● **DATASET EXTRACT**

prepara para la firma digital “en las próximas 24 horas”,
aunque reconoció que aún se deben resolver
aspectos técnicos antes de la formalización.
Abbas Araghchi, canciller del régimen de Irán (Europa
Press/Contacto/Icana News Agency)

● **TASK STATEMENT**
The records above are to be given again in full, exactly.

● **ANSWER TO THIS TASK**
prepara para la firma digital “en las próximas 24 horas”,
aunque reconoció que aún se deben resolver
aspectos técnicos antes de la formalización.
Abbas Araghchi, canciller del régimen de Irán (Europa
Press/Contacto/Icana News Agency)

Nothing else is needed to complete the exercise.